## [Problem details]
Tally the lines of the data below that contain the string "Мухамеджанова". Give the tally and nothing else.

Saved data entries:
──────

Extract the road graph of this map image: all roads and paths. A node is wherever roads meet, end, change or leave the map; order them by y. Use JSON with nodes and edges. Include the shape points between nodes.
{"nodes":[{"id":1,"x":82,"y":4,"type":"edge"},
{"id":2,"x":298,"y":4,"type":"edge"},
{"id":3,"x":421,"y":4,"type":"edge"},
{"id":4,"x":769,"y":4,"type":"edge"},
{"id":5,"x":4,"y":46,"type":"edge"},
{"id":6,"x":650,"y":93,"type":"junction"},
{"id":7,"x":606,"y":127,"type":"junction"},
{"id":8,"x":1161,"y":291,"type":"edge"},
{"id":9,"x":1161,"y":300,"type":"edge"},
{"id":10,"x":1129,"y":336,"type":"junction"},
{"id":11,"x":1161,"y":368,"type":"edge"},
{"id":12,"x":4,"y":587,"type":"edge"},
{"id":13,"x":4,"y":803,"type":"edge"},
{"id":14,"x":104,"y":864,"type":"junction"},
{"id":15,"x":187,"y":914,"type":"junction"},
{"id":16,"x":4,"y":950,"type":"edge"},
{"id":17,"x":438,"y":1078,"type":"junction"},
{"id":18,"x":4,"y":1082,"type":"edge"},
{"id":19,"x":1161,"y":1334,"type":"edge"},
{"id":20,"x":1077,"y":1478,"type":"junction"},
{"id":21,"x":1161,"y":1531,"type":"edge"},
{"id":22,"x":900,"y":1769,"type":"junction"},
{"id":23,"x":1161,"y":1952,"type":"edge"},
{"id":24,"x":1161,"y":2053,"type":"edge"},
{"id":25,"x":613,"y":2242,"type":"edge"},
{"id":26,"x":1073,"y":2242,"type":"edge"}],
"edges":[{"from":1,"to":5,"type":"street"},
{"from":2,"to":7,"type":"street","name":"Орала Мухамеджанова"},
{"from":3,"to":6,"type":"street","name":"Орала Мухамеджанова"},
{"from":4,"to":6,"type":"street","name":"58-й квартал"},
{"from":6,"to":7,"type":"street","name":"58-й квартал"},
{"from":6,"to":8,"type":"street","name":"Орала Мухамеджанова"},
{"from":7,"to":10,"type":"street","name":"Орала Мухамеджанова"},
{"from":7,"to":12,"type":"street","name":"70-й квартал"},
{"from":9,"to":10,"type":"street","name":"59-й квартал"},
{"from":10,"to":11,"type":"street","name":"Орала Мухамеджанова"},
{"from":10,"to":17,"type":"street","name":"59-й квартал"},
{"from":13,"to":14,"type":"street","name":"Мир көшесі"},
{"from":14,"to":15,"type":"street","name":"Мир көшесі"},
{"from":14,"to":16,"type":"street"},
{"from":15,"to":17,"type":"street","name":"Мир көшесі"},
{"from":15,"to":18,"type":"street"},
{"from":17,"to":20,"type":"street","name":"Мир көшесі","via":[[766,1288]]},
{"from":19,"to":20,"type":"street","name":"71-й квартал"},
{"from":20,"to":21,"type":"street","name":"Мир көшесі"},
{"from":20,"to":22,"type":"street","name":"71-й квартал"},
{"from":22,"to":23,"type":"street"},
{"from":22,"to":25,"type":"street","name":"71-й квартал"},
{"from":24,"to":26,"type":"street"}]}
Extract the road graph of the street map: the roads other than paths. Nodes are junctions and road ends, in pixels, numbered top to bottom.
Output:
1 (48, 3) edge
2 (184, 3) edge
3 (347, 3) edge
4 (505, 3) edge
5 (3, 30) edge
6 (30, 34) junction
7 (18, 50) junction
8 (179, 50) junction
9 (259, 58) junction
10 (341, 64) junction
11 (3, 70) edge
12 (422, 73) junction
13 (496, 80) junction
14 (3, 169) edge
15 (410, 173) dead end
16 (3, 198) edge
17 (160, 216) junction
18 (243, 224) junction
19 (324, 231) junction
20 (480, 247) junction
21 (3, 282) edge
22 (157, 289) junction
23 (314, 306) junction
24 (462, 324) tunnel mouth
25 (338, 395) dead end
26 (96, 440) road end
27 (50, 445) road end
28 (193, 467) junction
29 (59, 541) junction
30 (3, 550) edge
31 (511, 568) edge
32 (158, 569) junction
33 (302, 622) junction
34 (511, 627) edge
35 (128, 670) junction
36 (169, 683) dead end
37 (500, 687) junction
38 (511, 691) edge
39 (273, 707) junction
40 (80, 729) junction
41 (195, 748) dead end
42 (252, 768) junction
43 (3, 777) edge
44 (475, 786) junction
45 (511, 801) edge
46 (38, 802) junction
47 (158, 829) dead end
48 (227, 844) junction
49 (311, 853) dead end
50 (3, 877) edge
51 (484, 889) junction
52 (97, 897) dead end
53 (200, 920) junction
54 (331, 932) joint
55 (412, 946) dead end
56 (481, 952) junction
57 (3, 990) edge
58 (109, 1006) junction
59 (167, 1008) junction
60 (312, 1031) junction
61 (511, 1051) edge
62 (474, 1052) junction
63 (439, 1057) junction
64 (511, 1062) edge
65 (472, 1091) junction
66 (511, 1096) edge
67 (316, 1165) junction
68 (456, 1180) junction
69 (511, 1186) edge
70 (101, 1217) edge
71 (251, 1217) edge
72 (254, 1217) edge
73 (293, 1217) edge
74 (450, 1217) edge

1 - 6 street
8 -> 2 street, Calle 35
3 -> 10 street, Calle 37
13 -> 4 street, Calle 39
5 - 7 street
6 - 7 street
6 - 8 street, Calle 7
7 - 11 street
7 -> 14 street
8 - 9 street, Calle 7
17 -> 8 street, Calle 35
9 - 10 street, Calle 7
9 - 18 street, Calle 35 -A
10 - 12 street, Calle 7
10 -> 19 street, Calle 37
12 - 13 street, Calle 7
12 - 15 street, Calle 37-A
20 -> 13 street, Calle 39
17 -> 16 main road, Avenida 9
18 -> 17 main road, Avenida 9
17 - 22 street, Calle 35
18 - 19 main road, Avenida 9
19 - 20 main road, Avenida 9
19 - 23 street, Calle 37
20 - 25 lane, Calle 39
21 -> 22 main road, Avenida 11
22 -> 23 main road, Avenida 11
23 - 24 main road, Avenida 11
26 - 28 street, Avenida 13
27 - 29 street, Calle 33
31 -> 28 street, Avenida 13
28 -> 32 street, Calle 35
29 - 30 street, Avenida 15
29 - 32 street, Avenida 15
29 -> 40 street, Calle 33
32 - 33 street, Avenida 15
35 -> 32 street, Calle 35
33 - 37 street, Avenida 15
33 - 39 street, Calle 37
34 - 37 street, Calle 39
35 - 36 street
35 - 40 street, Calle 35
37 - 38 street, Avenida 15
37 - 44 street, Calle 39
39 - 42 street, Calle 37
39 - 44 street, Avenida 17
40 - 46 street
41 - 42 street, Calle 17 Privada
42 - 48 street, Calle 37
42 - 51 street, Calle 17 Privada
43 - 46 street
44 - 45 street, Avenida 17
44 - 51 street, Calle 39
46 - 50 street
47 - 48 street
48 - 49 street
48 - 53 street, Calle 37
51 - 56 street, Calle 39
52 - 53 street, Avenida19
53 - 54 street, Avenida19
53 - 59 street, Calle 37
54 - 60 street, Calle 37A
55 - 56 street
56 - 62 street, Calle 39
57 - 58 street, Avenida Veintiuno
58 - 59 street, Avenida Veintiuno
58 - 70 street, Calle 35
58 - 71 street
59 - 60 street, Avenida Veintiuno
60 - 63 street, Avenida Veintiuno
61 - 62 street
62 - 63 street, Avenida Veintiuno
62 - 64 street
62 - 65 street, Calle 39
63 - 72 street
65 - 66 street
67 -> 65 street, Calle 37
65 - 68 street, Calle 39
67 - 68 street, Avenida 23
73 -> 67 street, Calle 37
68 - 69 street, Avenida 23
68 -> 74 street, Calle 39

──────

## [Exercise output]
5